Scripts to create a collection of open freight transport data sets from EuroStats, Destatis, CBS StatLine and Rijkswaterstaat. See figure below for an overview. We deliver two IWT data sets: one file covers the total annual IWT performance (billion tonkilometers) per EU country from 1970 and the other includes annual IWT volumes (thousand tonnes) per EU country and good type. For IWT volumes to, from and via The Netherlands, the origin and destination information on NUTS-2 level is also included from 1988 onwards. The IWT performance data set is named ‘eu iwt time series tonkm.csv’. The IWT volumes per good type is named ‘eu iwt time series goodtypes.csv’. Both files can be found on the mainpage. The input data sources are also in this repository under GitHub\Freight-Transport-Data\data\sources. The folder structure under 'sources' follows the headings of the figure: CBS, CBS Archive, Destatis and EuroStat. The mappings between the several classifications can be found under 'mappings'. The scripts are all Jupyter Notebook files (.ipynb) and are stored under GitHub\Freight-Transport-Data\src.

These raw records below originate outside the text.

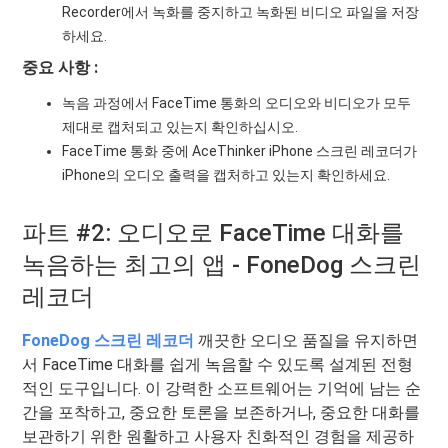
Recorder에서 녹화를 중지하고 녹화된 비디오 파일을 저장
하세요.
중요 사항 :
녹음 과정에서 FaceTime 통화의 오디오와 비디오가 모두
제대로 캡처되고 있는지 확인하십시오.
FaceTime 통화 중에 AceThinker iPhone 스크린 레코더가
iPhone의 오디오 출력을 캡처하고 있는지 확인하세요.
파트 #2: 오디오로 FaceTime 대화를
녹음하는 최고의 앱 - FoneDog 스크린
레코더
FoneDog 스크린 레코더
깨끗한 오디오 품질을 유지하면
서 FaceTime 대화를 쉽게 녹음할 수 있도록 설계된 전형
적인 도구입니다. 이 강력한 소프트웨어는 기억에 남는 순
간을 포착하고, 중요한 토론을 보존하거나, 중요한 대화를
보관하기 위한 원활하고 사용자 친화적인 경험을 제공하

Although we attempted to automize the processing as much as possible, some task are conducted manually. The code to retrieve IWT volume data from image files (.jpeg) need to be adjusted manually by the user for every year between 1970-1982 ('retrieve_table_from_multiple_images.ipynb'). The provided code is just an example to retrieve IWT volumes from the image file regarding one year. Since the structure of the images is not consistent over all years and the automatic retrieval is not 100% accurate, manual processing is partly needed in this step.
The same applies for the generation of the time series for The Netherlands between 1970-1987, using the processed image files as input ('generate_time_series_nl.ipynb'). From 1982-1987, goods types on domestic transport were published on 4 NST-R digits, before 1982 on 3 NST-R digits. Goods types on international transport were published on 2 digits. Therefore, there are two different piece of codes to prepare for the mapping from NST-R to NST2007. The user can simply uncomment the piece, referring to different period
The goods type imputation also requires some manual adjusting in the code for France, Poland, Romania, Bulgaria and Croatia ('iwt_eu_goodtype_historical_imputed.ipynb'). The user has to enter the country manually, for which the imputation should be executed. Since the missing values for the goods types vary between the countries, the imputation period need also to be entered manually in the code. The imputation periods per country can be derived from Figure 2 in the paper.
Some steps refer to figures in our data paper, so the reader is facilitated to reproduce these figures if needed.